About this exercise. Reproduce word for word everything in the data below, from its very first line down to and including the line that contains "经销商，就大发的违规行为表示诚挚的歉意。丰田将全力".

Source material.
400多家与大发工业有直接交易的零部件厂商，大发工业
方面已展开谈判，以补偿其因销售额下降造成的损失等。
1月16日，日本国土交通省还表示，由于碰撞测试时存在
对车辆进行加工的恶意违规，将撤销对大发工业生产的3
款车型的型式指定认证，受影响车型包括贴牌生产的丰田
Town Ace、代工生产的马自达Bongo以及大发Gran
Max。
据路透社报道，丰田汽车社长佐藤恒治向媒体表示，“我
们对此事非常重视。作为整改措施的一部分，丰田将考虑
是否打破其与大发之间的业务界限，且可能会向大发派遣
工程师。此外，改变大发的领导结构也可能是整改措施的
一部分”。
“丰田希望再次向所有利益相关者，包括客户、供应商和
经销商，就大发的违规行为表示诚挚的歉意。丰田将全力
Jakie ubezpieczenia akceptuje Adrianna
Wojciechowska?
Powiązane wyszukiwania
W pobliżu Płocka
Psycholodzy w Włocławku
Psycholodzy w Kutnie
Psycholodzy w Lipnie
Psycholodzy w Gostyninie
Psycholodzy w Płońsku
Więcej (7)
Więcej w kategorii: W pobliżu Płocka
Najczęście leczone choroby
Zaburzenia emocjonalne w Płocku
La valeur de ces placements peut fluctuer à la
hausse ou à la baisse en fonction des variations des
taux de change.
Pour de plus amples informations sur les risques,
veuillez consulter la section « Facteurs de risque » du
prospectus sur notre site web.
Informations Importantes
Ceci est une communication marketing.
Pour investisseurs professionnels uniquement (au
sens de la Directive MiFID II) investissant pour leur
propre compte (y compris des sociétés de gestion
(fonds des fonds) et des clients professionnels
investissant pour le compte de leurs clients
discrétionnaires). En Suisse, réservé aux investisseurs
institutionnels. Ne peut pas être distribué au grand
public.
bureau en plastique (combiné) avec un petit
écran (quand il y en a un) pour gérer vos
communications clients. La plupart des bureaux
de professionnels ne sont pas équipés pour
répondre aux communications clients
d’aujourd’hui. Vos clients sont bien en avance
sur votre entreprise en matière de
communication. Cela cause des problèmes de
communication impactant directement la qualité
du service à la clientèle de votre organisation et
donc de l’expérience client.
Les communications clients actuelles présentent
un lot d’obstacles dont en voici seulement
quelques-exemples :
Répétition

Task response.
400多家与大发工业有直接交易的零部件厂商，大发工业
方面已展开谈判，以补偿其因销售额下降造成的损失等。
1月16日，日本国土交通省还表示，由于碰撞测试时存在
对车辆进行加工的恶意违规，将撤销对大发工业生产的3
款车型的型式指定认证，受影响车型包括贴牌生产的丰田
Town Ace、代工生产的马自达Bongo以及大发Gran
Max。
据路透社报道，丰田汽车社长佐藤恒治向媒体表示，“我
们对此事非常重视。作为整改措施的一部分，丰田将考虑
是否打破其与大发之间的业务界限，且可能会向大发派遣
工程师。此外，改变大发的领导结构也可能是整改措施的
一部分”。
“丰田希望再次向所有利益相关者，包括客户、供应商和
经销商，就大发的违规行为表示诚挚的歉意。丰田将全力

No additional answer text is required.